The recent political connection of the countries rendered the peculiarities of each an object of more than usual interest to the other, and, of course, whatever struck most by its novelty or its boldness was naturally subjected to a proportionate criticism. The transfer of the Irish parliament brought more immediately under the English eye, the eloquence which had so characterized that assembly and convinced England that the style which had enchanted her in BURKE and in SHERIDAN was not so much an individual deviation in them as in some sort an appendage to their nativity-a kind of mental complexion distinguishing their origin and derived at once from their country and their ancestors.

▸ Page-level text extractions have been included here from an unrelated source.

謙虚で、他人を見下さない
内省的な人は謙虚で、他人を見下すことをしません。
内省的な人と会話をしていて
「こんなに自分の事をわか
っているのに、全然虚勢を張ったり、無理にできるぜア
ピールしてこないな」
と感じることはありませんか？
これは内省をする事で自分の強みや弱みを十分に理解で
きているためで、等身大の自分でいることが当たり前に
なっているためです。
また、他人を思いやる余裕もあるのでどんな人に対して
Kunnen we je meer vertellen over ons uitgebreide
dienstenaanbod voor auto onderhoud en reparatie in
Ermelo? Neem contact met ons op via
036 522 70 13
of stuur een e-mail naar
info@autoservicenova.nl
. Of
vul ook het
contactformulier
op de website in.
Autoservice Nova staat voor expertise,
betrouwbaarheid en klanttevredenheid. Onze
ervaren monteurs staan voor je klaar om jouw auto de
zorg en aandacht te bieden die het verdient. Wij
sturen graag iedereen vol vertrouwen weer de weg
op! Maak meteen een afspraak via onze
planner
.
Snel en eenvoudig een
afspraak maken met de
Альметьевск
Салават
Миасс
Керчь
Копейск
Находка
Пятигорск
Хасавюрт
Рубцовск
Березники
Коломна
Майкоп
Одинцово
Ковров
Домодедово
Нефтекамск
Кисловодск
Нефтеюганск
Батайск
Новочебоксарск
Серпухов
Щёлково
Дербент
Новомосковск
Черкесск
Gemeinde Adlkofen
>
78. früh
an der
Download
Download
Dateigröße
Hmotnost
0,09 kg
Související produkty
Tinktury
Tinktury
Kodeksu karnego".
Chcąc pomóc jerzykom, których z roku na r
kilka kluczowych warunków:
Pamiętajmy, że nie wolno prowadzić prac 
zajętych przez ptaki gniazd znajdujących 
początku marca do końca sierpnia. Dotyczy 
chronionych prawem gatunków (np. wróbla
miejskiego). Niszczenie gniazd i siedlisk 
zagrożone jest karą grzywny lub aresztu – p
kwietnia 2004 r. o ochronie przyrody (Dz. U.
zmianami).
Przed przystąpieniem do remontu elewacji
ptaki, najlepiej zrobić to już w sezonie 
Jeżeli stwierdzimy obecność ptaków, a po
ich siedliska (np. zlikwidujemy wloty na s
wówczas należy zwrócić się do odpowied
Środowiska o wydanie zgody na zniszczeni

The harmony of the Irish system had been disturbed, and as its affrighted orbs shot one by one through the political firmament, their brilliant aberrations were the alternate theme of amazement or condemnation. In the latter class the most plaintive and the most pitiable were the seers of Scotland- it was no wonder —their northern lights were dimmed by the excessive splendour, and every little purblind sans culotte philosopher who could not see through the cloud of his mountain prejudices announced an eclipse or foretold a conftagration! The alarm was raised and the national taste was more than endangered, forsooth, by the barbarous corruption of the Irish style. That this style is peculiar there is no doubt, and so is every style in the fine arts which has distinguished any individual nationthus we speak of the German drama-the Italian music—the Flemish painting-and, in short, of each combination of national characteristics, which, in their respective branches, forms what we technically called a school.

But is this individuality a reason for condemning the pretensions of genius?